National Holocaust Monument: Landscape of Loss, Memory and Survival

Message from Survivors

Watch the video compilation featuring the following Holocaust survivors, Max Eisen, Hedy Bohm, Elly Gotz and Nate Leipciger, who share their message to humanity.

Max Eisen was born on March 15, 1929, in Moldava nad Bodvou, Czechoslovakia. In April 1944, the Eisen family was deported to a ghetto in Košice. From the ghetto, the family was deported to Auschwitz-Birkenau. Max was liberated at a subcamp of Mauthausen, and he was the only member of his immediate family to survive the Holocaust. Max passed away on July 7, 2022.

Hedy Bohm was born in Oradea, Romania on May 11, 1928. She was the only daughter of Elizabeth and Ignatz Klein. In April 1944, Hedy and her family were forced to leave her home. They were sent to the Oradea Ghetto. Soon later they were sent to Auschwitz, where they were separated. By April 1945, Hedy was liberated from Salzwedel Concentration Camp by U.S. Armed Forces. She arrived in Canada in April 1948.

Elly Gotz was born in Kaunas, Lithuania on March 8, 1928. Upon the Nazi invasion of Lithuania in August 1941, life changed immediately for Elly and his family. Soon after, Elly and his family were forced to move into the Kaunas Ghetto. By July 1944, they were deported to the Dachau concentration camp in Germany. In April 1945, Elly and his father were liberated from Dachau by the U.S. Armed Forces. They were eventually reunited with his mother who survived. Elly immigrated to Toronto, Ontario with his wife and three children in 1964.

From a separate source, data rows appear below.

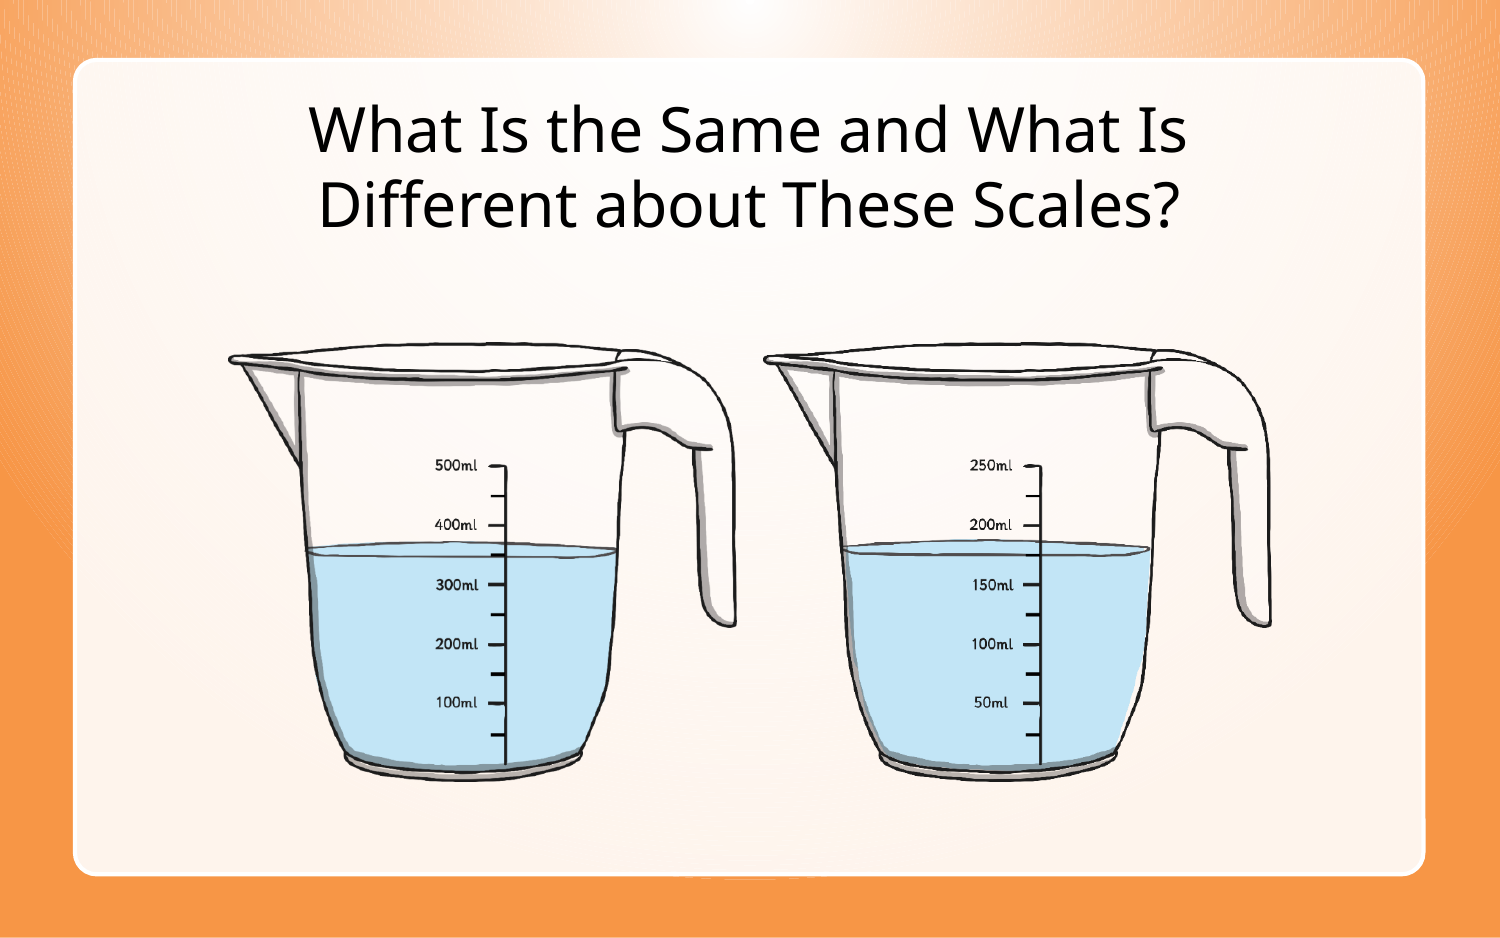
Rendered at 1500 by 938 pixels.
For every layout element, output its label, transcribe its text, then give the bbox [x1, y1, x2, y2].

picture [763, 341, 1272, 782]
picture [228, 341, 737, 782]
title What Is the Same and What Is Different about These Scales? [187, 65, 1312, 264]
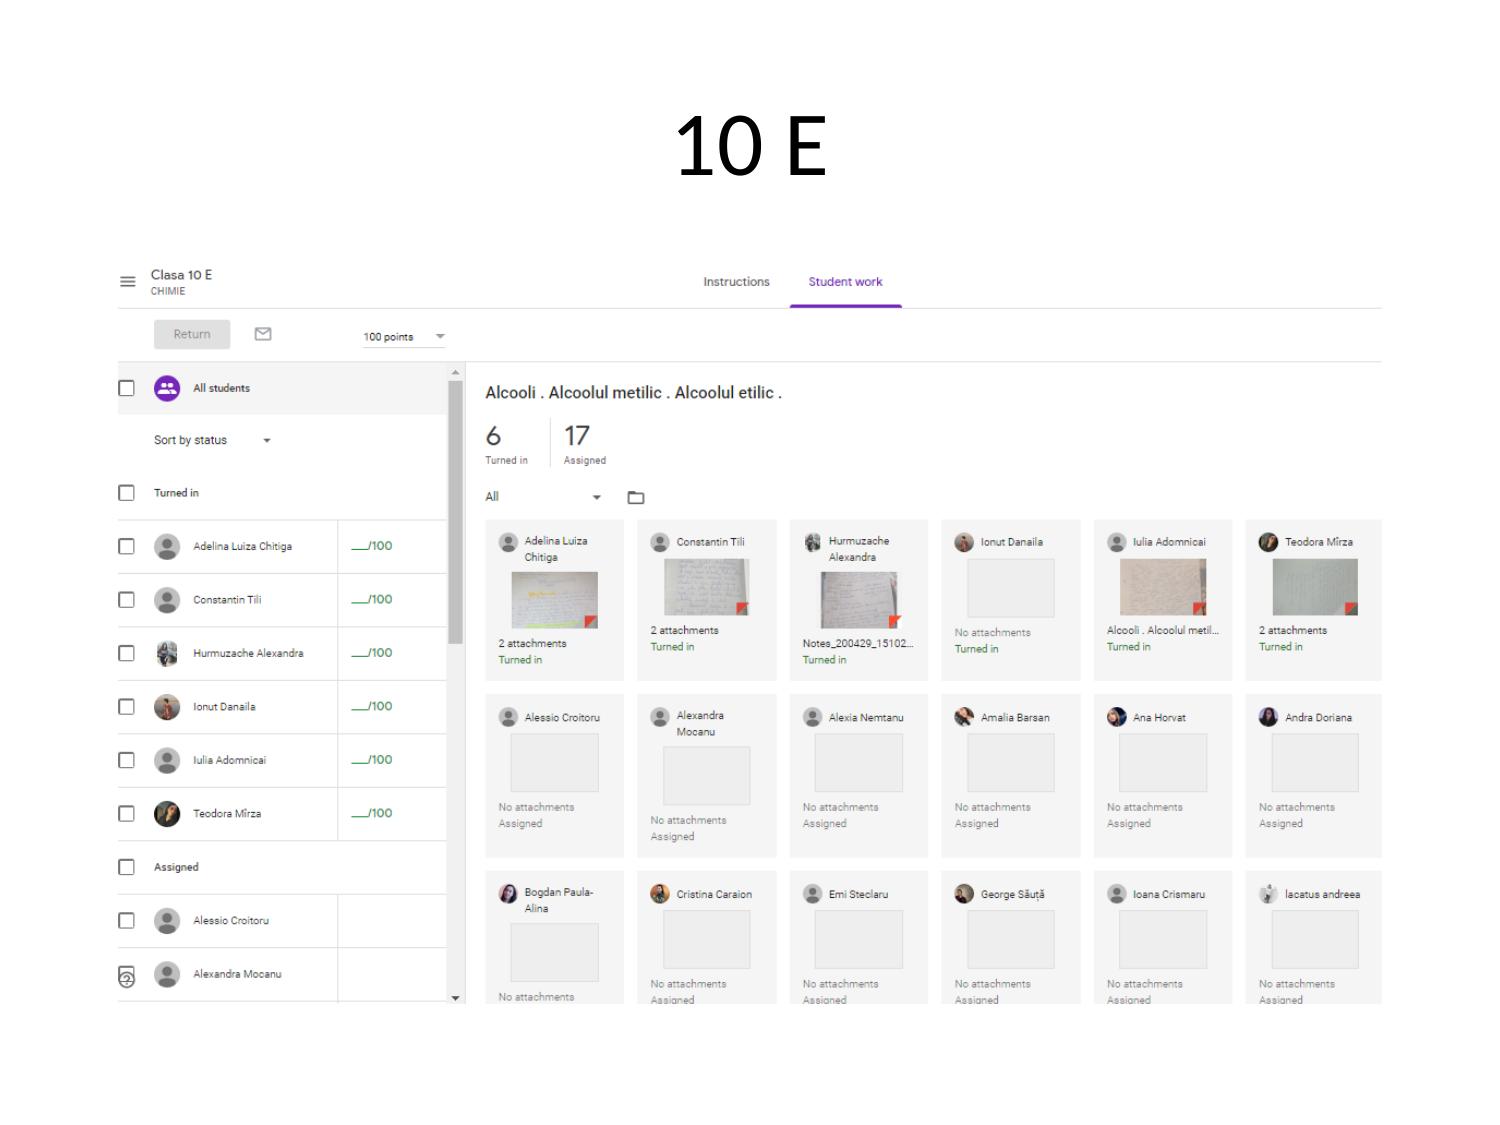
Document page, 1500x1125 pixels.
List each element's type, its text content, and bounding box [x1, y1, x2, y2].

title 10 E [75, 45, 1425, 233]
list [116, 262, 1384, 1006]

Nathan (Nate) Leipciger was born on February 28, 1928, in Chorzów, Poland to Jacob and Leah Lepiciger. He grew up in a mining town with one sister, Linka. When the family was deported to Auschwitz, they separated his mother and sister from them, never to see them again. Nathan and his father spent 21 months in various concentration camps. He credits his father for saving him numerous times from death. On May 2, 1945, Nathan was liberated and sent to a convent. In June 1948, after living in Bamberg, Germany, for three years, Leipciger and his father immigrated to Canada. Nathan was interviewed by the USC Shoah Foundation on February 13, 1996, in Toronto, Ontario.